How can I show that $\{[\frac{i}{2^n},\frac{i+1}{2^n})\mid i\in \mathbb Z, n\in\mathbb N\}$ is a $\pi-$system.

Question

Let $P$ and $Q$ two probability on $\mathbb R$ and let $$\mathcal A=\left\{\left[\frac{i}{2^n},\frac{i+1}{2^n}\right)\mid i\in \mathbb Z, n\in\mathbb N\right\}.$$

We have that $P(A)=Q(A)$ for all $A\in \mathcal A$. And I need to show that $P=Q$ on $\mathbb R$. I have already proved that $\mathcal B(\mathbb R)=\sigma (\mathcal A)$, and thus, I think I have to prove that $\mathcal A$ is a $\pi-$system. The problem, is a failed. First, I can take $A,B\in \mathcal A$ s.t. $A\cap B=\emptyset$, and $\emptyset\notin \mathcal A$, shall I add it in $\mathcal A$ ? And secondely, If $A\cap B\neq \emptyset$, I think that I have to show that either $A\subset B$ or $B\subset A$, but I also failed. How can I conclude ?

Answer 1

1. Feel free to add $\emptyset$ to $\mathcal{A}$. Certainly, $P(\emptyset)=Q(\emptyset)$. It should also be clear that $\mathcal{A}$ is otherwise not closed under pairwise intersections.

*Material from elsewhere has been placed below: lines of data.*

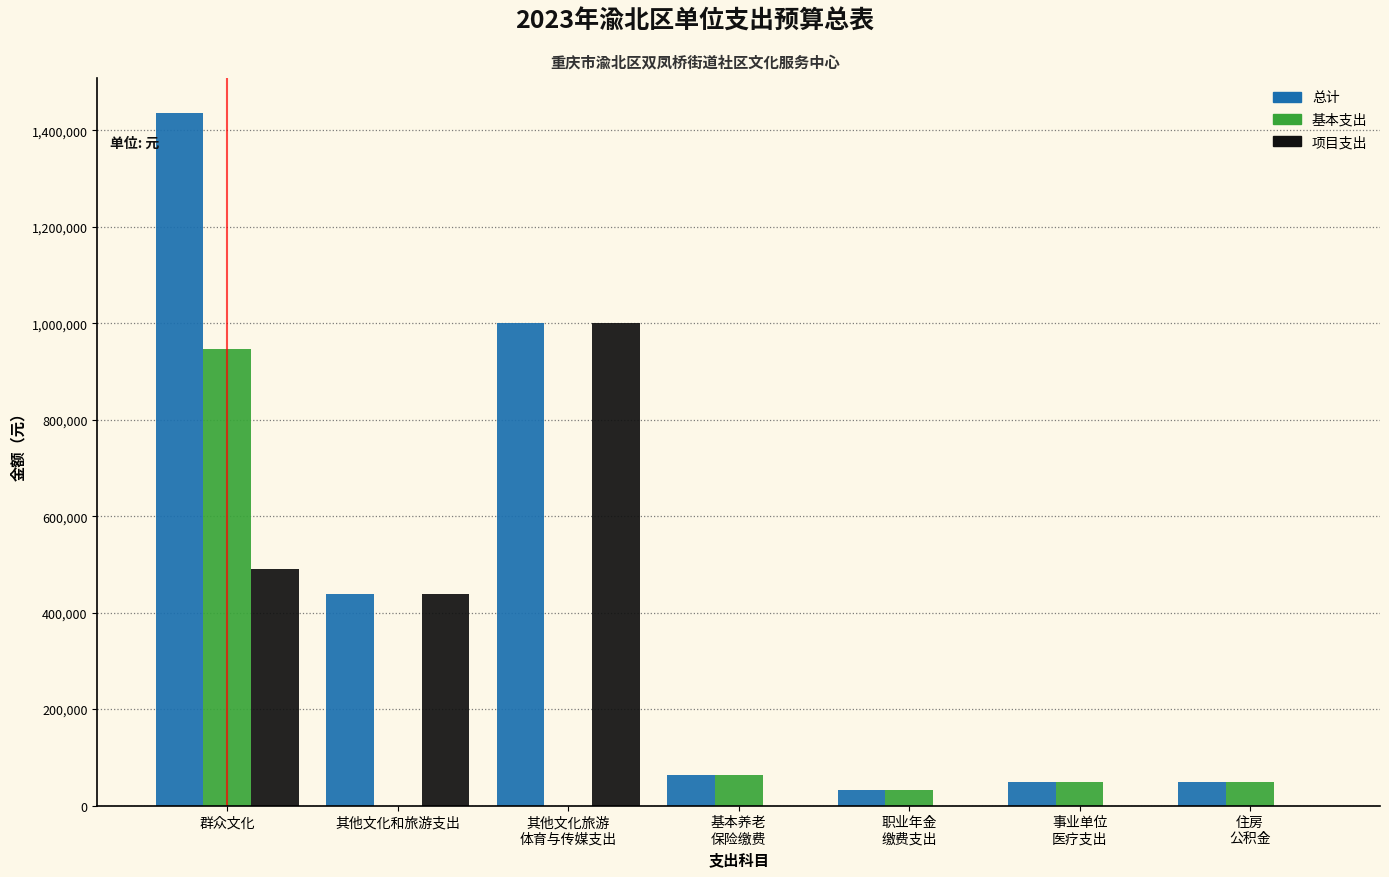

At which category is the sum across all series the highest?

群众文化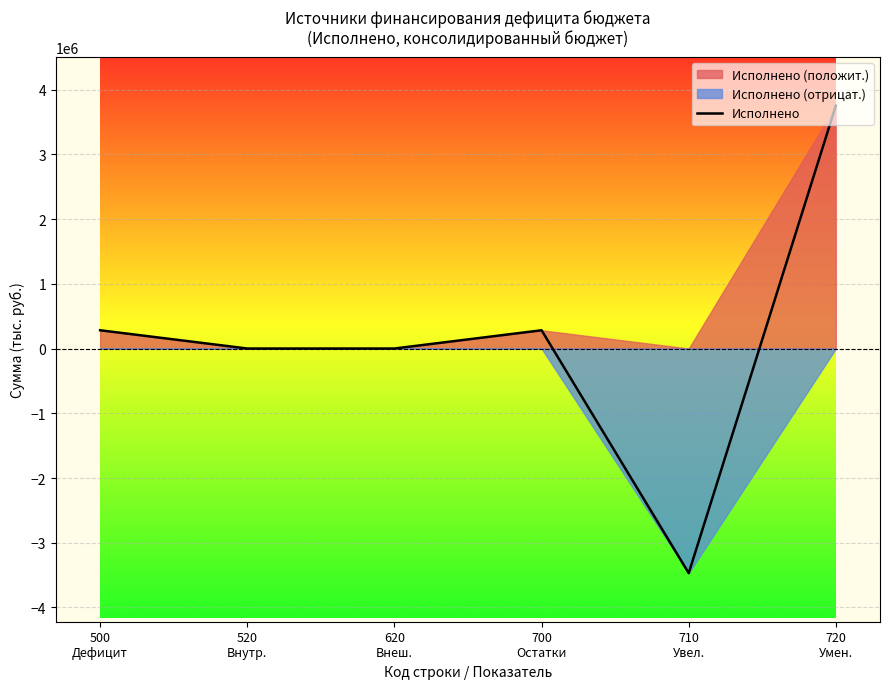

Between 620
Внеш. and 500
Дефицит, which is larger?

500
Дефицит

2. If $A\cap B\neq\emptyset$, it is indeed the case that $A\subseteq B$ or $B\subseteq A$. Now assume that $$\left[\frac{i}{2^n},\frac{i+1}{2^n}\right)\cap \left[\frac{j}{2^k},\frac{j+1}{2^k}\right)\neq\emptyset$$ with $k\geq n$. Then $$\left[\frac{i}{2^n},\frac{i+1}{2^n}\right)=\left[\frac{i\cdot 2^{k-n}}{2^k},\frac{(i+1)\cdot 2^{k-n}}{2^k}\right),$$ so you just have to show that $$\left[\frac{i\cdot 2^{k-n}}{2^k},\frac{(i+1)\cdot 2^{k-n}}{2^k}\right)\cap \left[\frac{j}{2^k},\frac{j+1}{2^k}\right)\neq\emptyset$$ implies $$\left[\frac{j}{2^k},\frac{j+1}{2^k}\right)\subseteq\left[\frac{i\cdot 2^{k-n}}{2^k},\frac{(i+1)\cdot 2^{k-n}}{2^k}\right)$$ and you are done.